# Using A Caliper: Pressure?



## Splat (Jun 5, 2014)

I don't like to admit it but I've shied away from using a caliper (or "calipers") for a long time because I could never seem to get consistent readings. I'd like to change that because I know I'm going to need to use calipers in the future. Let me ask you experienced guys... How do you properly use a (digital) caliper, or how much pressure should you apply when moving the jaws to the work? Thanks.


----------



## JimDawson (Jun 5, 2014)

The best way is to start with pieces that are known sizes, both square and round.  That way you can get the 'feel' of how to get the correct measurement.  If you have a set of micrometers, use them to find the sizes of you test pieces.  If not, maybe another local machinist can help you out with that.  Like any other manual measuring operation there is a technique that must be learned, it is not difficult, but does take some practice.

The most important thing is to make sure that you hold the caliper perpendicular to the piece that you are measuring.  To do this rotate the caliper side to side a bit while holding light pressure and look for the minimum reading.

The inverse applies to inside measurements, look for the maximum reading.

I hope this will help you to get started.


----------



## Splat (Jun 5, 2014)

JimDawson said:


> The best way is to start with pieces that are known sizes, both square and round.  That way you can get the 'feel' of how to get the correct measurement.  If you have a set of micrometers, use them to find the sizes of you test pieces.  If not, maybe another local machinist can help you out with that.  Like any other manual measuring operation there is a technique that must be learned, it is not difficult, but does take some practice.



That definitely helps. I'll get out my 1-2-3 blocks tomorrow and start on them. They're not top-shelf blocks but hopefully they're close to spec. Don't know why I didn't think of this! Thanks Jim.


----------



## JimDawson (Jun 5, 2014)

Splat said:


> That definitely helps. I'll get out my 1-2-3 blocks tomorrow and start on them. They're not top-shelf blocks but hopefully they're close to spec. Don't know why I didn't think of this! Thanks Jim.



My pleasure.  I just made an edit to my original post.  The next to the last sentence should have read ''The inverse applies to inside measurements, look for the maximum reading.''


----------



## xalky (Jun 5, 2014)

There is definitely a "feel" to using calipers, and every caliper has a slightly different feel. The more expensive calipers are more accurate, they seem less floppy. I have one good pair of dial calipers and a boat load of cheap digital ones. Whenever I need a  real critical measurement I always reach for a Mic, but calipers are so much quicker and more handy to use.

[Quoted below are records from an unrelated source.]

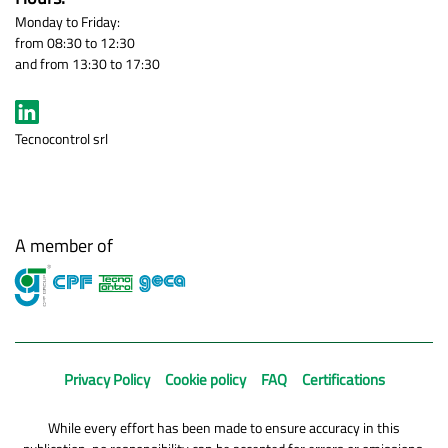
Monday to Friday:
from 08:30 to 12:30
and from 13:30 to 17:30
Tecnocontrol srl
A member of
Privacy Policy
Cookie policy
FAQ
Certifications
While every effort has been made to ensure accuracy in this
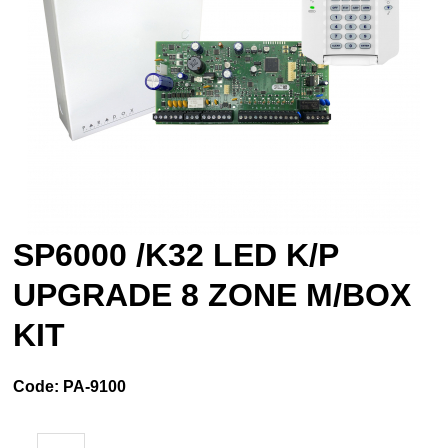
SP6000 /K32 LED K/P
UPGRADE 8 ZONE M/BOX
KIT
Code:
PA-9100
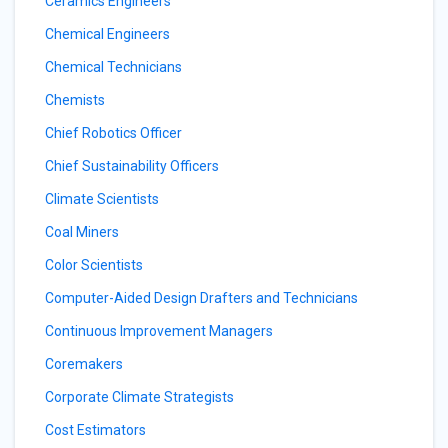
Ceramics Engineers
Chemical Engineers
Chemical Technicians
Chemists
Chief Robotics Officer
Chief Sustainability Officers
Climate Scientists
Coal Miners
Color Scientists
Computer-Aided Design Drafters and Technicians
Continuous Improvement Managers
Coremakers
Corporate Climate Strategists
Cost Estimators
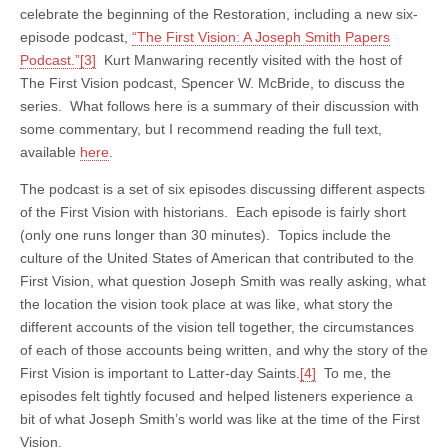
celebrate the beginning of the Restoration, including a new six-
episode podcast,
“The First Vision: A Joseph Smith Papers
Podcast.”
[3]
Kurt Manwaring recently visited with the host of
The First Vision podcast, Spencer W. McBride, to discuss the
series. What follows here is a summary of their discussion with
some commentary, but I recommend reading the full text,
available
here
.
The podcast is a set of six episodes discussing different aspects
of the First Vision with historians. Each episode is fairly short
(only one runs longer than 30 minutes). Topics include the
culture of the United States of American that contributed to the
First Vision, what question Joseph Smith was really asking, what
the location the vision took place at was like, what story the
different accounts of the vision tell together, the circumstances
of each of those accounts being written, and why the story of the
First Vision is important to Latter-day Saints.
[4]
To me, the
episodes felt tightly focused and helped listeners experience a
bit of what Joseph Smith’s world was like at the time of the First
Vision.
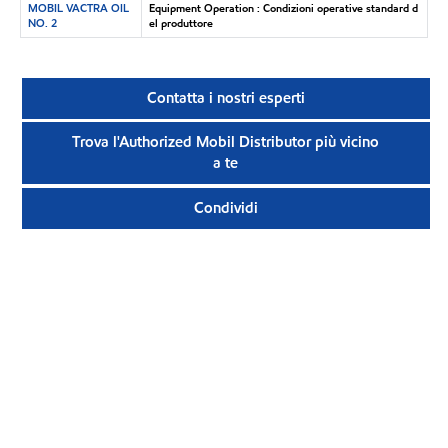
MOBIL VACTRA OIL
Equipment Operation : Condizioni operative standard d
NO. 2
el produttore
Contatta i nostri esperti
Trova l'Authorized Mobil Distributor più vicino
a te
Condividi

Sent from my SPH-L710 using Tapatalk


----------



## 12bolts (Jun 5, 2014)

My Mitutoyo dial caliper is my first go to measuring tool. I find that a firm but not heavy pressure on the jaws gives me consistent, accurate results. I dont use the thumbwheel so much as direct pressure on the back of the jaws with my fingers to get a reading.
I think if you spend the money on a quality caliper you should avoid problems with sprung jaws.

Cheers Phil


----------



## Don B (Jun 5, 2014)

xalky said:


> There is definitely a "feel" to using calipers, and every caliper has a slightly different feel



Defiantly true, what feels comfortable to one person doesn't to the next, my son and I both like quality tools, are hands are the same size, but we both have our preferred micrometers and calipers, when your testing your calipers check how the measurement is in a couple spots on the jaws (i.e at the tip of the jaw and farther up the jaw) with cheaper quality ones their can be a variance and even on better quality ones that have seen a lot of work or have been used rough.)
I've see different people use micrometers like there C clamps, LOL, they just crank on the thimble to force the reading they want, same with calipers.:rofl:
With a little practice and a light touch calipers will get you through most of your work without ever touching a micrometer.)


----------



## Andre (Jun 5, 2014)

Make sure your anvils (jaws) are very clean, as that can vary your measurement.

Put the piece in the jaws, and put light pressure on the part. Only use finger pressure, no need to groink on it. You know your taking the proper reading when you can (lightly) squeeze on the part and the reading does not change or until it feels like your taking a solid measurement. Practice on some gauge blocks, ball bearings (as units or single balls, roller bearing's internal and external races are precision ground), or anything you can check with a micrometer first.


----------